A segunda fraqueza da Wehrmacht foi a subestimação do papel do abastecimento e da logística, tradicional para a tradição militar alemã. Os talentosos e ambiciosos oficiais do Estado-Maior alemão estavam ansiosos para se engajar no planejamento operacional - mas não no abastecimento. Oficiais menos talentosos, de segunda e terceira classe, foram designados para abastecer. O negócio de suprimentos era um dever: alguém tinha que fazer isso, mas você não alcançará a fama aqui. Hitler também não entendia totalmente o papel da oferta. Este foi o erro mais profundo. Por exemplo, no exército americano, era o oposto: a logística era a chave.

A indústria alemã nem sempre foi flexível para responder às mudanças nos requisitos técnicos. Além disso, muitas vezes devido à falta de tempo e recursos, amostras de equipamento entravam nas tropas sem o lançamento adequado. Claro, o Exército Vermelho teve o mesmo problema - os tanques entraram no exército direto da linha de montagem. No entanto, se lembrarmos a superioridade da URSS sobre a Alemanha em força humana, em recursos, em volumes de produção, então podemos entender que o preço do erro da liderança soviética foi inferior ao preço do erro da liderança alemã, e não tão frequentemente teve consequências catastróficas.

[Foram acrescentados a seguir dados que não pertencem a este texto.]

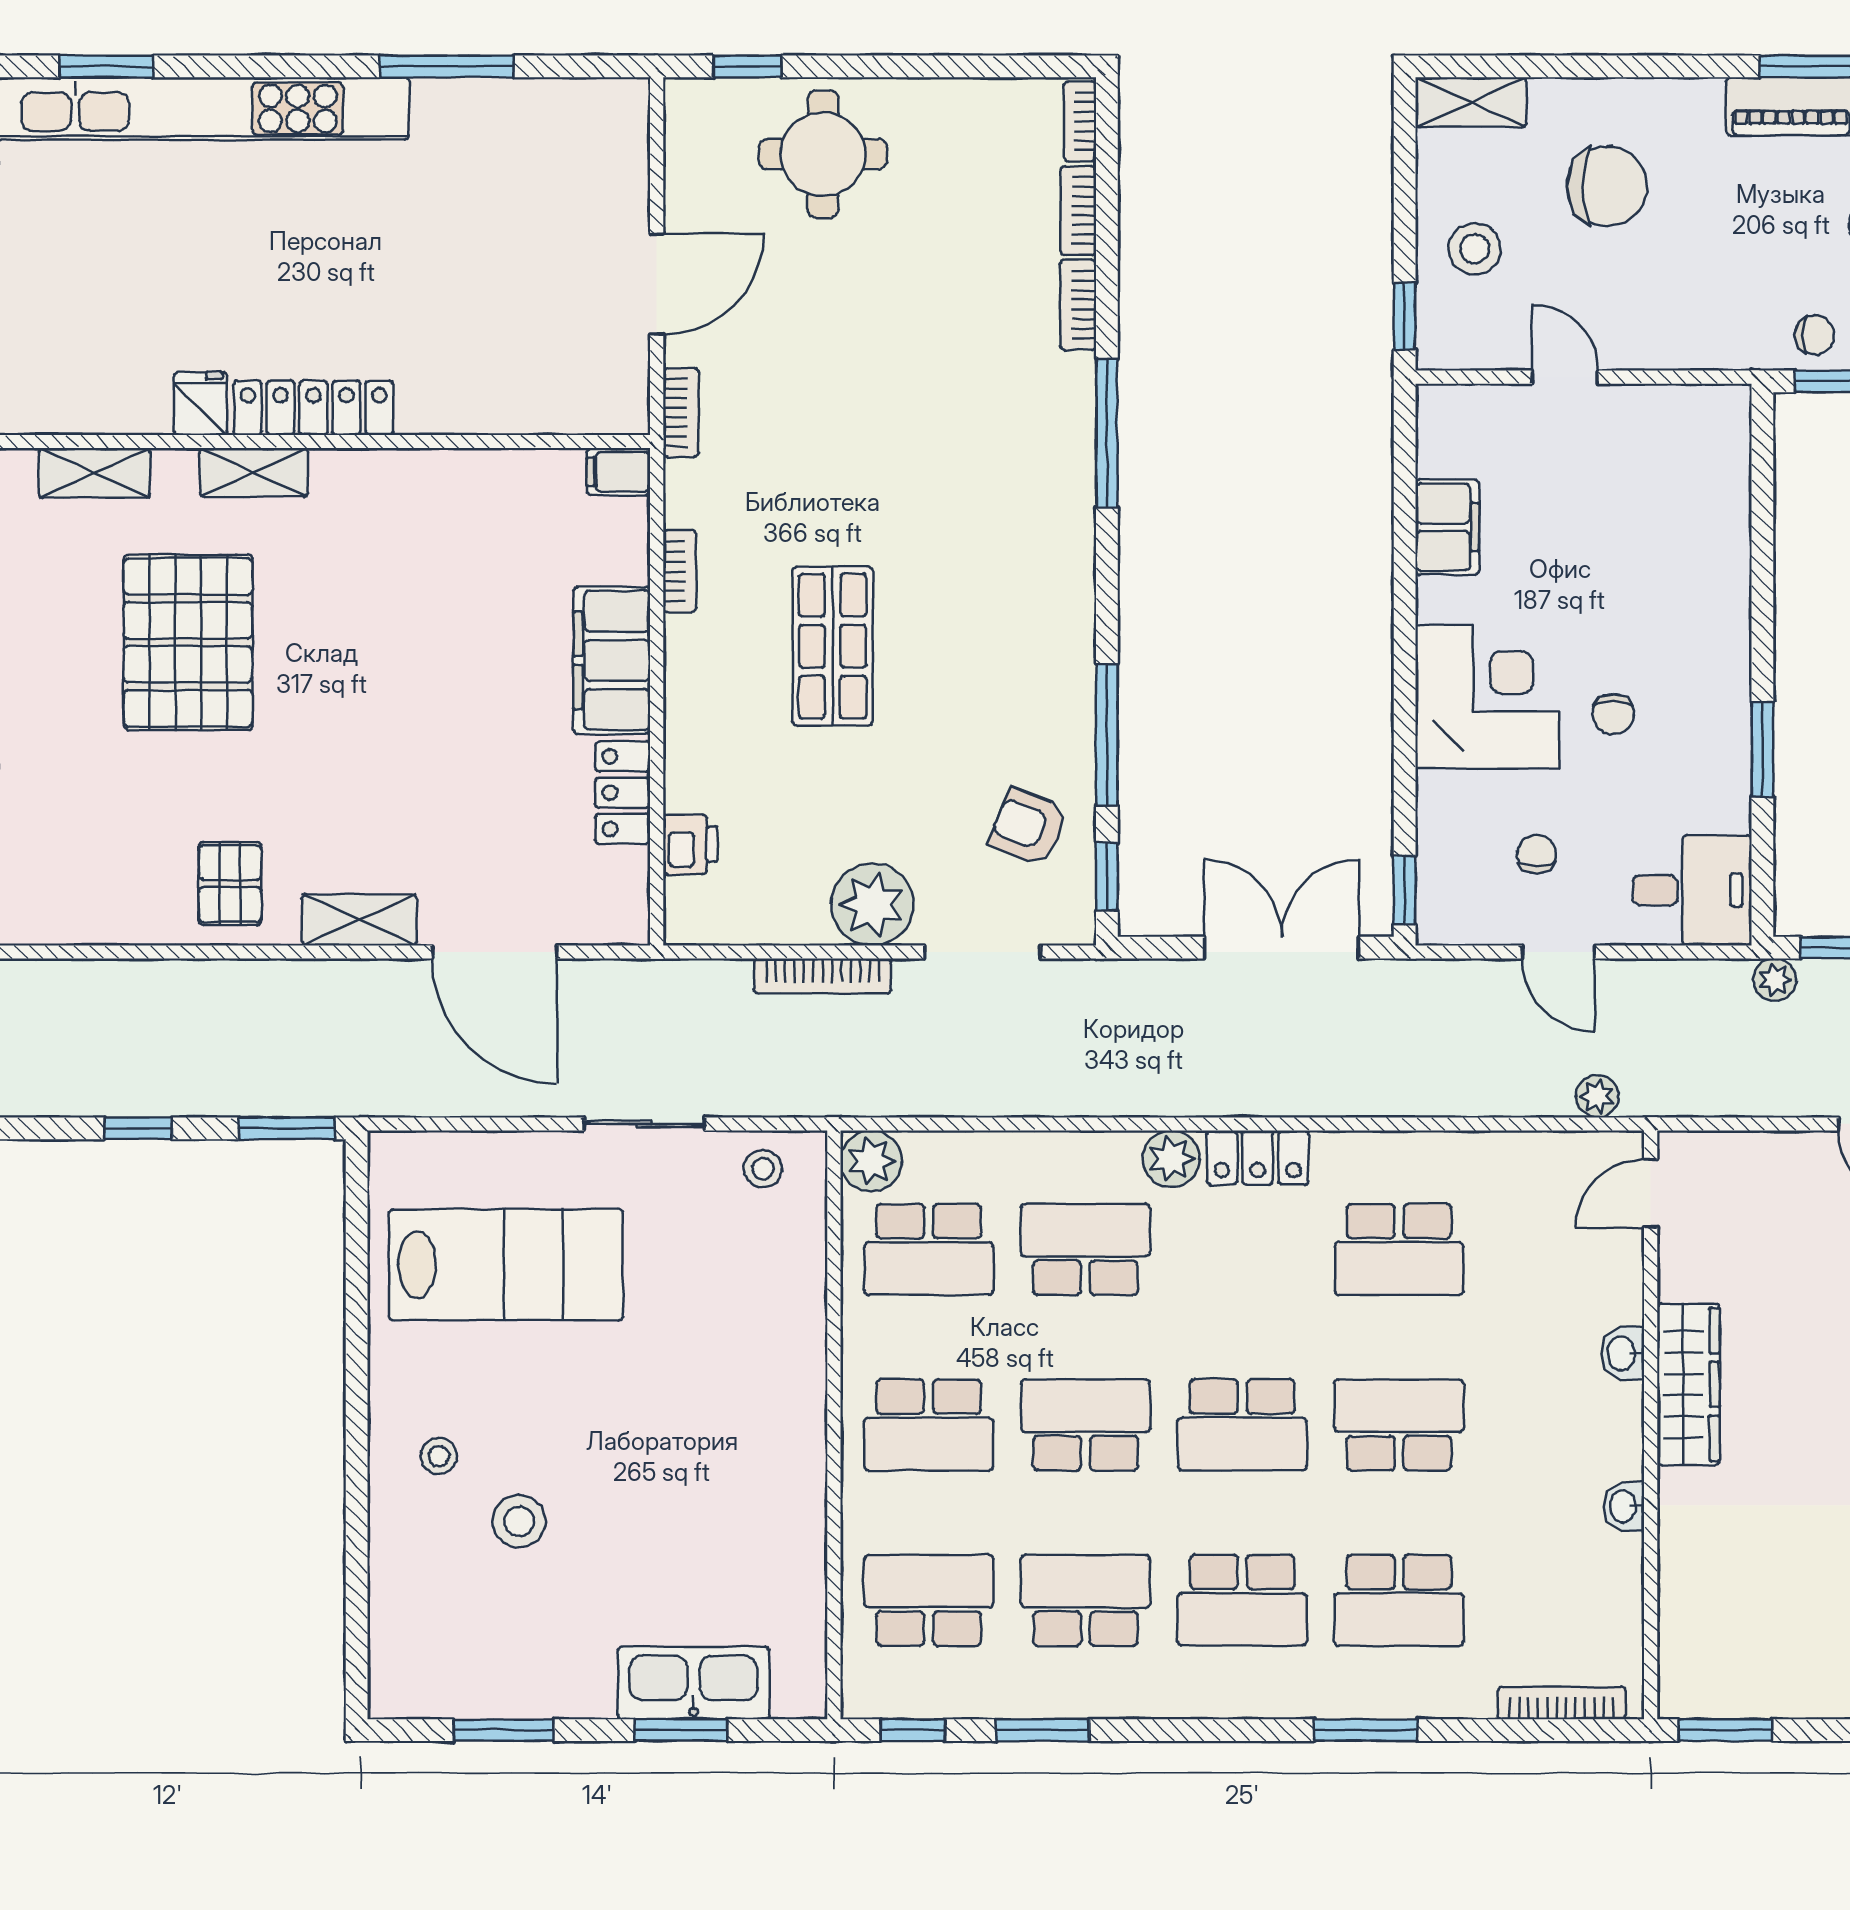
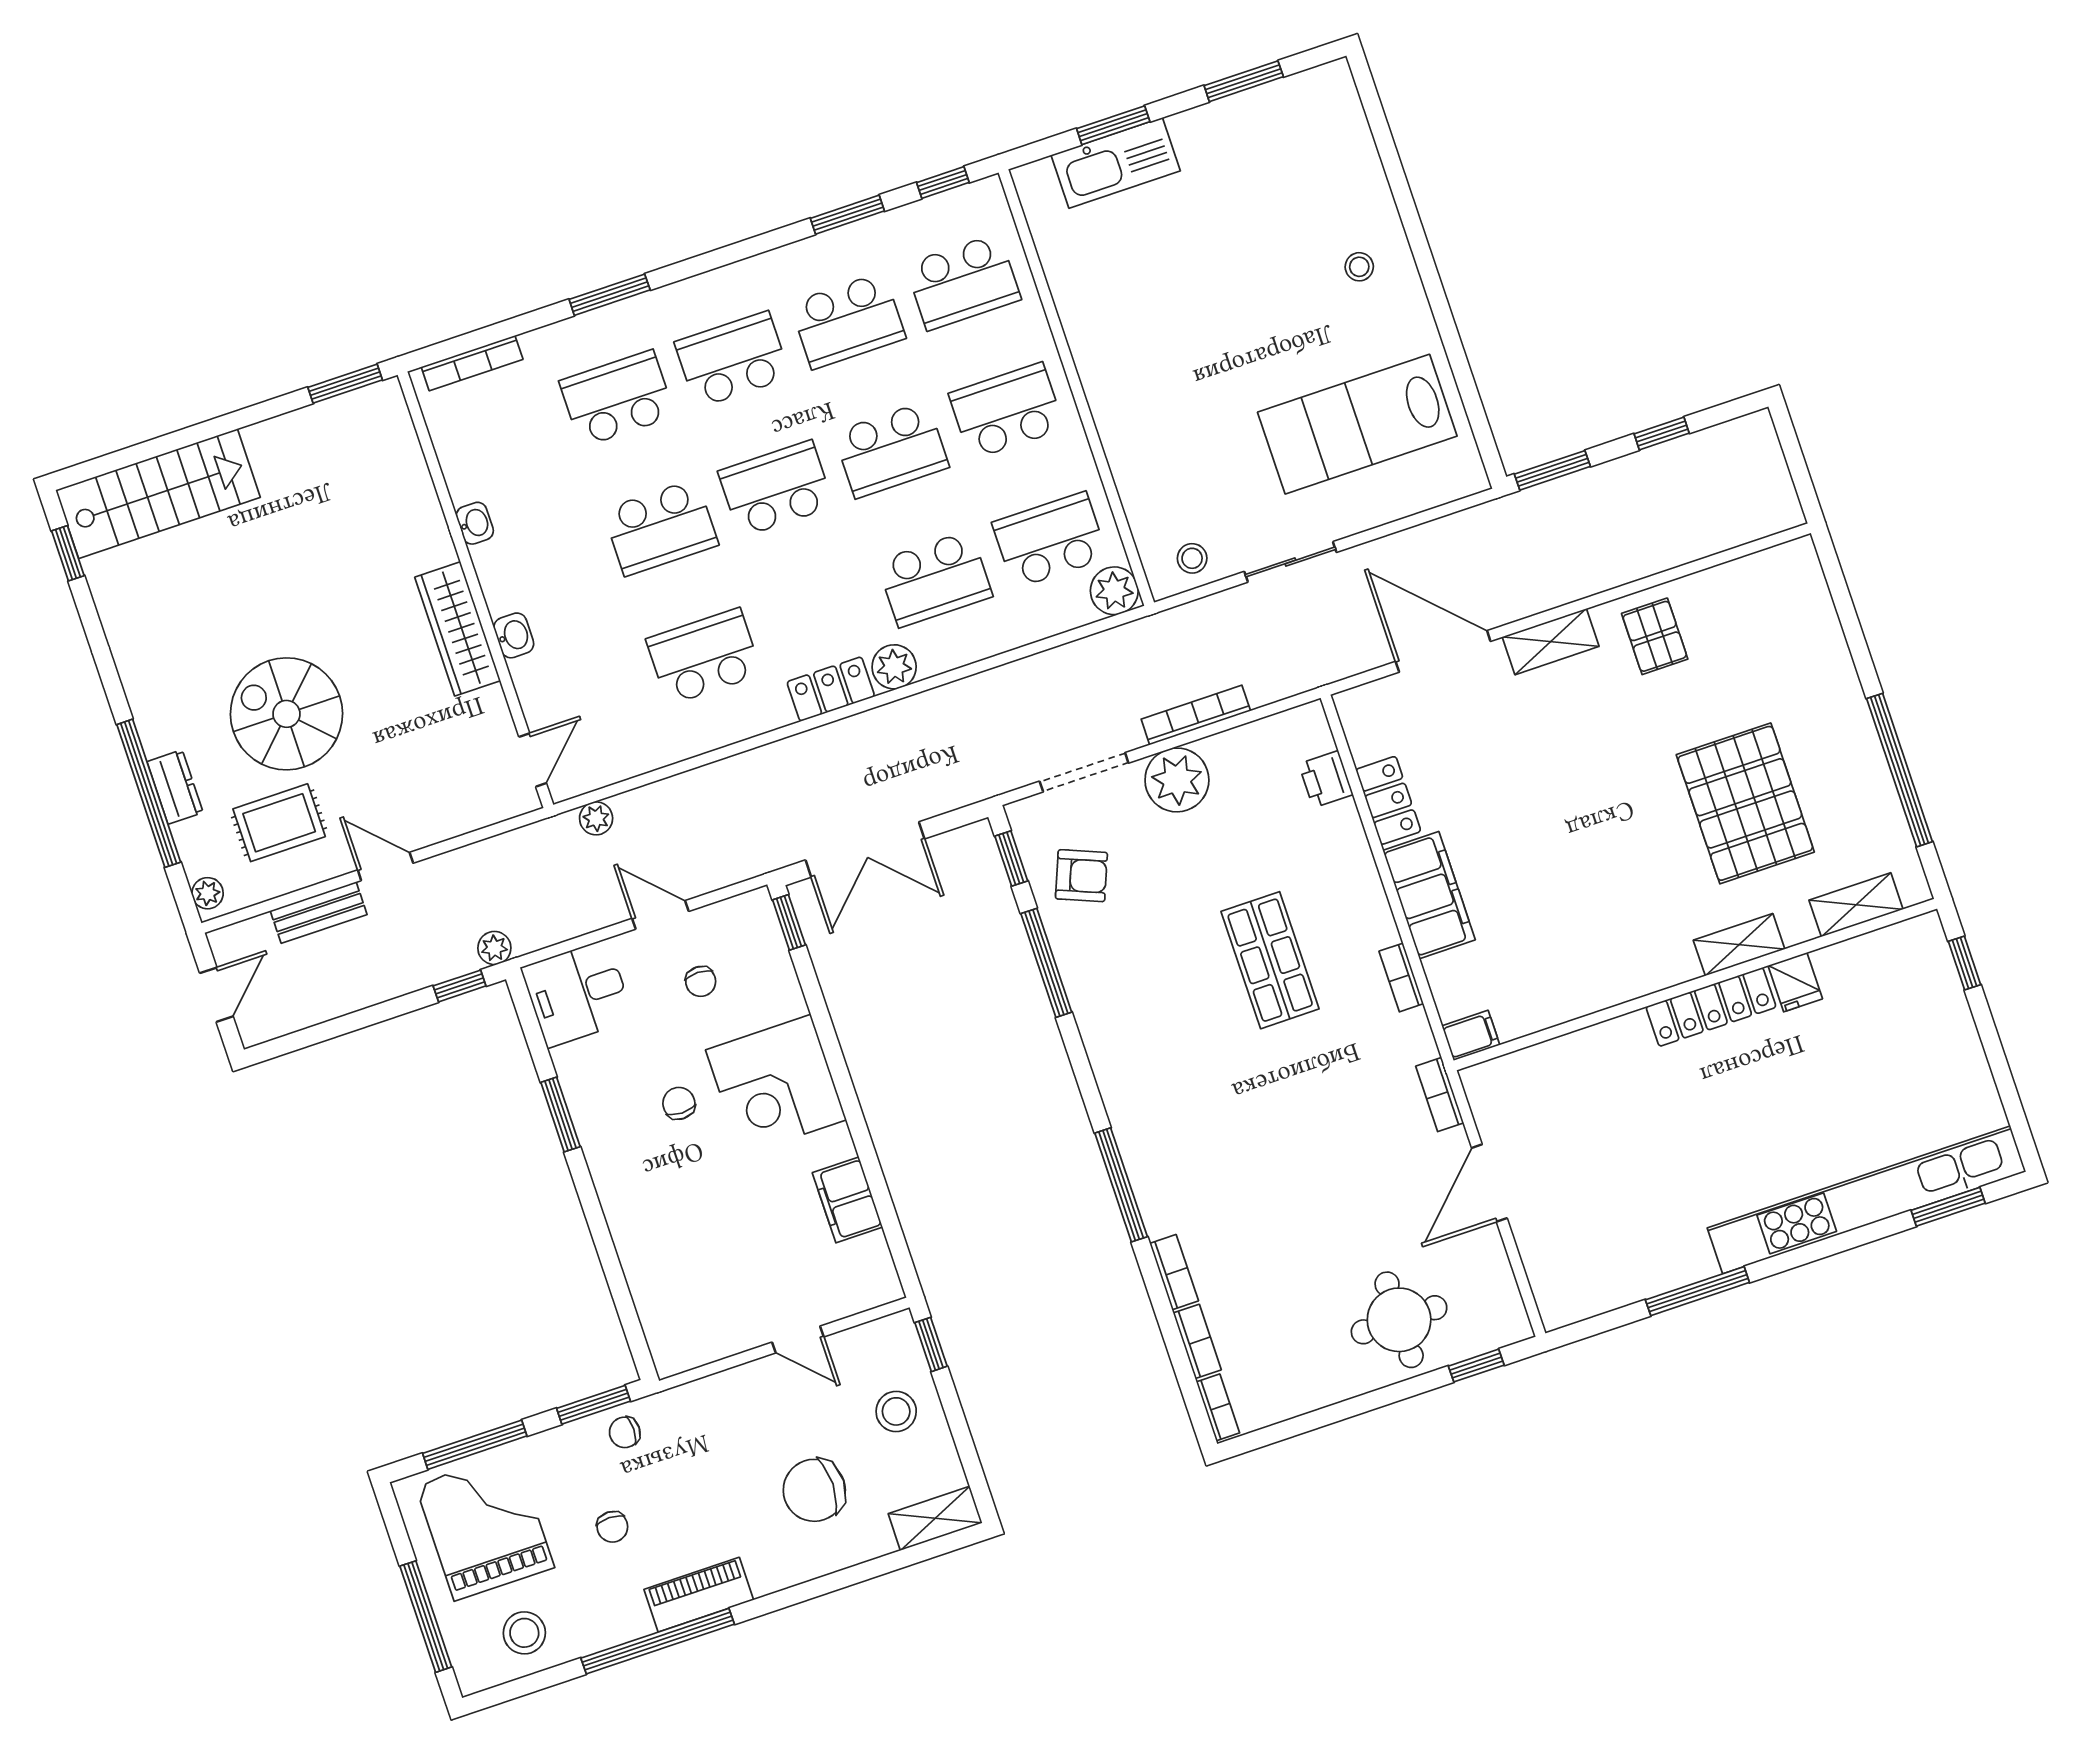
stool: (519, 1521) -> (1284, 239), removed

Em média, a produção dos Aliados para os principais tipos de equipamento desde 1941 excedeu a mesma produção na Alemanha em três a quatro vezes. E essa lacuna não poderia ser compensada por nenhum sucesso operacional.

- Aliás, os planos militares alemães não eram diferentes precisamente no sentido de que os generais alemães planejavam constantemente operações no limite de suas capacidades, cada vez partindo do fato de que o resultado seria o mais benéfico possível para a Wehrmacht?

“Este é outro déficit estrutural do Terceiro Reich - o que chamo de“tabuização do derrotismo”. Os generais alemães de todas as maneiras possíveis evitaram a própria ideia da possibilidade de um resultado negativo da operação e não criaram planos para este caso. Se o general queria manter essa influência, ele tinha que irradiar otimismo.

Claro, o oficial deve permanecer otimista. Mas o otimismo não precisa ser imprudente. E entre a liderança nazista, até o realismo caiu sob suspeita. Como resultado, os planejadores deram uma previsão otimista, mesmo quando perceberam que a operação não estava bem preparada, que poderia terminar em fracasso. A liderança criou ilusões com as quais substituiu a realidade.

Percebe-se claramente que já a partir de 1941, o planejamento foi realizado com a expectativa do melhor cenário possível para o desenvolvimento da situação. Embora o planejamento responsável também exija pensar no pior cenário possível. Lembro-me de trabalhar em Londres com documentos britânicos e fiquei surpreso ao descobrir que Churchill estava perguntando a seus generais: o que acontece se perdermos a batalha de El Alamein? Que oportunidades permanecerão conosco neste caso? É simplesmente impossível imaginar que Hitler esteja enviando tal pergunta ao seu Estado-Maior. A própria ideia de que a batalha poderia ser perdida já havia sido declarada tabu. O processo de tomada de decisão na Alemanha foi, neste sentido, completamente irracional.